• DATA SEGMENT
************

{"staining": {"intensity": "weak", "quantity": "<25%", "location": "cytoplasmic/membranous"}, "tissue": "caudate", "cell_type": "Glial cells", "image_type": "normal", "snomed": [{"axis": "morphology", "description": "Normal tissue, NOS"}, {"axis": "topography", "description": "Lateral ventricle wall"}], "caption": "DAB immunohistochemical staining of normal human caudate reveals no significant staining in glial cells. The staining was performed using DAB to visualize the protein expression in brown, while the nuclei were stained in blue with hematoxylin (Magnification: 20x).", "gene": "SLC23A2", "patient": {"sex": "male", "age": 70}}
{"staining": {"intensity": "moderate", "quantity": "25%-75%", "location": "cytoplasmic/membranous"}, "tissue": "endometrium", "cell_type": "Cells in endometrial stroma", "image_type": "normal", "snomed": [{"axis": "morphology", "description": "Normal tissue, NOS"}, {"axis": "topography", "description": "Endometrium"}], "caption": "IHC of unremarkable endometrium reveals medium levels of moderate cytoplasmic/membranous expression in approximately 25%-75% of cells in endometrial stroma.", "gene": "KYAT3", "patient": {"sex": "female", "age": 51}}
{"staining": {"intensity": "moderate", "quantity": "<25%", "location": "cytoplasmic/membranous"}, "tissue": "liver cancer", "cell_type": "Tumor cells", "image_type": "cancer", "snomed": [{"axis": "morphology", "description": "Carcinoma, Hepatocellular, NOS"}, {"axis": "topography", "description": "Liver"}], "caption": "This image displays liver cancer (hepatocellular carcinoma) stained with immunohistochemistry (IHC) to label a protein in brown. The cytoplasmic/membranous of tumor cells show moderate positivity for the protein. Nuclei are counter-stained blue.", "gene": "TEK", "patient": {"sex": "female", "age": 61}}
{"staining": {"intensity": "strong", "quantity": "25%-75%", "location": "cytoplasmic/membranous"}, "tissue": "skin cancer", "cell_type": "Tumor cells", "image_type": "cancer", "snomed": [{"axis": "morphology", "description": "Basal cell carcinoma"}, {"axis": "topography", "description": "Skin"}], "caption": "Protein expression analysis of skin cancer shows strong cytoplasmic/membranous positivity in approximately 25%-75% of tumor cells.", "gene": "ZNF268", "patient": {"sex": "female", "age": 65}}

************

• PROBLEM REQUIREMENTS
Where a line above holds the string "cancer", show that line.

• RESPONSE BELOW
{"staining": {"intensity": "moderate", "quantity": "<25%", "location": "cytoplasmic/membranous"}, "tissue": "liver cancer", "cell_type": "Tumor cells", "image_type": "cancer", "snomed": [{"axis": "morphology", "description": "Carcinoma, Hepatocellular, NOS"}, {"axis": "topography", "description": "Liver"}], "caption": "This image displays liver cancer (hepatocellular carcinoma) stained with immunohistochemistry (IHC) to label a protein in brown. The cytoplasmic/membranous of tumor cells show moderate positivity for the protein. Nuclei are counter-stained blue.", "gene": "TEK", "patient": {"sex": "female", "age": 61}}
{"staining": {"intensity": "strong", "quantity": "25%-75%", "location": "cytoplasmic/membranous"}, "tissue": "skin cancer", "cell_type": "Tumor cells", "image_type": "cancer", "snomed": [{"axis": "morphology", "description": "Basal cell carcinoma"}, {"axis": "topography", "description": "Skin"}], "caption": "Protein expression analysis of skin cancer shows strong cytoplasmic/membranous positivity in approximately 25%-75% of tumor cells.", "gene": "ZNF268", "patient": {"sex": "female", "age": 65}}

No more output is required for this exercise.